Speziell im Fokus steht Innenminister Karl Nehammer, dem die Experten für die Terror-Nacht und den Tag danach eine gute kommunikative Performance bescheinigen. Doch dann berichtete die "Süddeutsche Zeitung" als Erste darüber, dass der Attentäter während seiner Bewährungszeit versucht hat, in der Slowakei Munition für eine Kalaschnikow zu kaufen. Der österreichische Verfassungsschutz war seit Juli darüber informiert, hat der Justiz aber nichts gesagt. Für Martin Zechner ist "die Schlussfolgerung zulässig, dass das ein krisenentscheidendes Ereignis war. Das hat eine unmittelbare Auswirkung auf die Glaubwürdigkeit der Regierung."

Koalitionsdilemma um "ausgeschalteten" Attentäter

Als der "ausgeschaltete" Attentäter – so die Sprachregelung von Kanzler und Innenminister unmittelbar nach dem Anschlag - sich als vorbestrafter islamistischer Gefährder herausstellte, der vorzeitig entlassen worden war, wie es das Gesetz vorsieht, kam von der ÖVP reflexartig eine Schuldzuweisung an die Justiz. Die Grünen stellen mit Alma Zadic die Justizministerin und halten Koalitionsdisziplin. Aber alle wissen: der Innenminister ist in Bedrängnis.

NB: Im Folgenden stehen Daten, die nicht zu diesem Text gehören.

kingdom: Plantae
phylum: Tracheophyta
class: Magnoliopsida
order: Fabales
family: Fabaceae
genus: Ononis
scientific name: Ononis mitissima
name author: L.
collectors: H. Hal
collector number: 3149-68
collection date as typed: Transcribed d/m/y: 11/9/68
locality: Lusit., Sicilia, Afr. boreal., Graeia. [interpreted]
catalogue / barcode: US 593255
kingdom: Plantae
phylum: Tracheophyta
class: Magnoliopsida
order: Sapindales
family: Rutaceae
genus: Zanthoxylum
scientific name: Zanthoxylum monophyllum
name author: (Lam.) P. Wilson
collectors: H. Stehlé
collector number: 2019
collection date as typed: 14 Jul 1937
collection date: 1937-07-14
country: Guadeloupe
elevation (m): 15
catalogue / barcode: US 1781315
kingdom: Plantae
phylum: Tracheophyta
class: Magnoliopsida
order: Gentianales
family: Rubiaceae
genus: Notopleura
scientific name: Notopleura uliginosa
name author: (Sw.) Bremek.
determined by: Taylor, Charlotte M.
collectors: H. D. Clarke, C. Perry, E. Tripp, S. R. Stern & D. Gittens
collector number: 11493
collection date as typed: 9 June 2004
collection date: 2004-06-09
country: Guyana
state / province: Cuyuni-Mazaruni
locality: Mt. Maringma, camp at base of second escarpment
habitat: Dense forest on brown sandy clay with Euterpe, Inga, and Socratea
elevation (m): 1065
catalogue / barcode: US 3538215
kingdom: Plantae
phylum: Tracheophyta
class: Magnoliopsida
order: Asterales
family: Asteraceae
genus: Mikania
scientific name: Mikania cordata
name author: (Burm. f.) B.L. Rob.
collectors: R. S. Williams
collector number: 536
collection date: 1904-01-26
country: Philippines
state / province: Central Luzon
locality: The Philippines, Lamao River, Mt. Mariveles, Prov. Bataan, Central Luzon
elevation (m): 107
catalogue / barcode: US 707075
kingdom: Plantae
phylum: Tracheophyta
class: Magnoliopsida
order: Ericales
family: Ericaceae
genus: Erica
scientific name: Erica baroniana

"Spill-over-Effekt bedroht die Glaubwürdigkeit"

Martin Zechner über die Folgewirkungen: "Der Innenminister spielt auch eine sehr große Rolle in der Corona-Kommunikation. Man hat zuletzt gesehen, dass sich die Regierung sehr schwertut, die Maßnahmen zu rechtfertigen. Wenn sich die Situation so fortsetzt, könnte es zu einem sogenannten negativen Spill-over-Effekt kommen. Und das bedeutet, dass auch die Reputation und Glaubwürdigkeit der Regierung als Organ in der Krisenkommunikation massiv leiden würde."

Verschärfter Ausnahmezustand also. Die Medien sollte das aber nicht milde stimmen, warnt Zechner: "Die müssen in jeder Krise, ob Pandemie oder Terror, der Public Watchdog sein."